§ DATA TO PROCESS:

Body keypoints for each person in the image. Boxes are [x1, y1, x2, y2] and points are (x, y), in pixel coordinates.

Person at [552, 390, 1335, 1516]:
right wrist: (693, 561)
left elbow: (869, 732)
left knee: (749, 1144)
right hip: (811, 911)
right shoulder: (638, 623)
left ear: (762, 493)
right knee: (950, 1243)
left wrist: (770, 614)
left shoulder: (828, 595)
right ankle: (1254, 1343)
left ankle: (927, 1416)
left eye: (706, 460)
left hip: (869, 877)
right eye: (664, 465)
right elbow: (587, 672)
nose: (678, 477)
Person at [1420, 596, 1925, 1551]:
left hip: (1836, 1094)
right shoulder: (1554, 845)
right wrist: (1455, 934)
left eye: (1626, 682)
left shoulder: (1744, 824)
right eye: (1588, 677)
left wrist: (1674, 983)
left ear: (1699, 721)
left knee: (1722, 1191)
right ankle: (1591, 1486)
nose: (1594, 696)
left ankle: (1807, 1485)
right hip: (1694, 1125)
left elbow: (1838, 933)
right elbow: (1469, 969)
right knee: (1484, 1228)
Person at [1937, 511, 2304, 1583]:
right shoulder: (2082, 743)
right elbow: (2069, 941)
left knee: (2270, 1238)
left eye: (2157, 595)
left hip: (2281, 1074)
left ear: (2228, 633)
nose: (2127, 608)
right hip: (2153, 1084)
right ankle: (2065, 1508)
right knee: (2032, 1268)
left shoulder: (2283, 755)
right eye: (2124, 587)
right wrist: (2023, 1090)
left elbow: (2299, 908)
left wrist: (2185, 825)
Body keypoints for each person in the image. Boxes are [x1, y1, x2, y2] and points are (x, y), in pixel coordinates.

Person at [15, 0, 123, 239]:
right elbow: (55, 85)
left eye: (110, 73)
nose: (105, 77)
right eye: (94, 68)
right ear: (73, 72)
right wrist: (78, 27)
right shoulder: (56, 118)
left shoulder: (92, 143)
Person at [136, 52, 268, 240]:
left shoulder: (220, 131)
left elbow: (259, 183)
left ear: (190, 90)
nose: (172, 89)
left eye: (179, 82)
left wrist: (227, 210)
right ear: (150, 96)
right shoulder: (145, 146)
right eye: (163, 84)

§ EXERCISE REQUIREMENTS:
Give back the entire listing exactly as it was written.

§ ANSWER TO THE PROBLEM:
Body keypoints for each person in the image. Boxes are [x1, y1, x2, y2] and points are (x, y), in pixel coordinates.

Person at [552, 390, 1335, 1516]:
right wrist: (693, 561)
left elbow: (869, 732)
left knee: (749, 1144)
right hip: (811, 911)
right shoulder: (638, 623)
left ear: (762, 493)
right knee: (950, 1243)
left wrist: (770, 614)
left shoulder: (828, 595)
right ankle: (1254, 1343)
left ankle: (927, 1416)
left eye: (706, 460)
left hip: (869, 877)
right eye: (664, 465)
right elbow: (587, 672)
nose: (678, 477)
Person at [1420, 596, 1925, 1551]:
left hip: (1836, 1094)
right shoulder: (1554, 845)
right wrist: (1455, 934)
left eye: (1626, 682)
left shoulder: (1744, 824)
right eye: (1588, 677)
left wrist: (1674, 983)
left ear: (1699, 721)
left knee: (1722, 1191)
right ankle: (1591, 1486)
nose: (1594, 696)
left ankle: (1807, 1485)
right hip: (1694, 1125)
left elbow: (1838, 933)
right elbow: (1469, 969)
right knee: (1484, 1228)
Person at [1937, 511, 2304, 1583]:
right shoulder: (2082, 743)
right elbow: (2069, 941)
left knee: (2270, 1238)
left eye: (2157, 595)
left hip: (2281, 1074)
left ear: (2228, 633)
nose: (2127, 608)
right hip: (2153, 1084)
right ankle: (2065, 1508)
right knee: (2032, 1268)
left shoulder: (2283, 755)
right eye: (2124, 587)
right wrist: (2023, 1090)
left elbow: (2299, 908)
left wrist: (2185, 825)
Body keypoints for each person in the image. Boxes are [x1, y1, x2, y2] and points are (x, y), in pixel coordinates.

Person at [15, 0, 123, 239]:
right elbow: (55, 85)
left eye: (110, 73)
nose: (105, 77)
right eye: (94, 68)
right ear: (73, 72)
right wrist: (78, 27)
right shoulder: (56, 118)
left shoulder: (92, 143)
Person at [136, 52, 268, 240]:
left shoulder: (220, 131)
left elbow: (259, 183)
left ear: (190, 90)
nose: (172, 89)
left eye: (179, 82)
left wrist: (227, 210)
right ear: (150, 96)
right shoulder: (145, 146)
right eye: (163, 84)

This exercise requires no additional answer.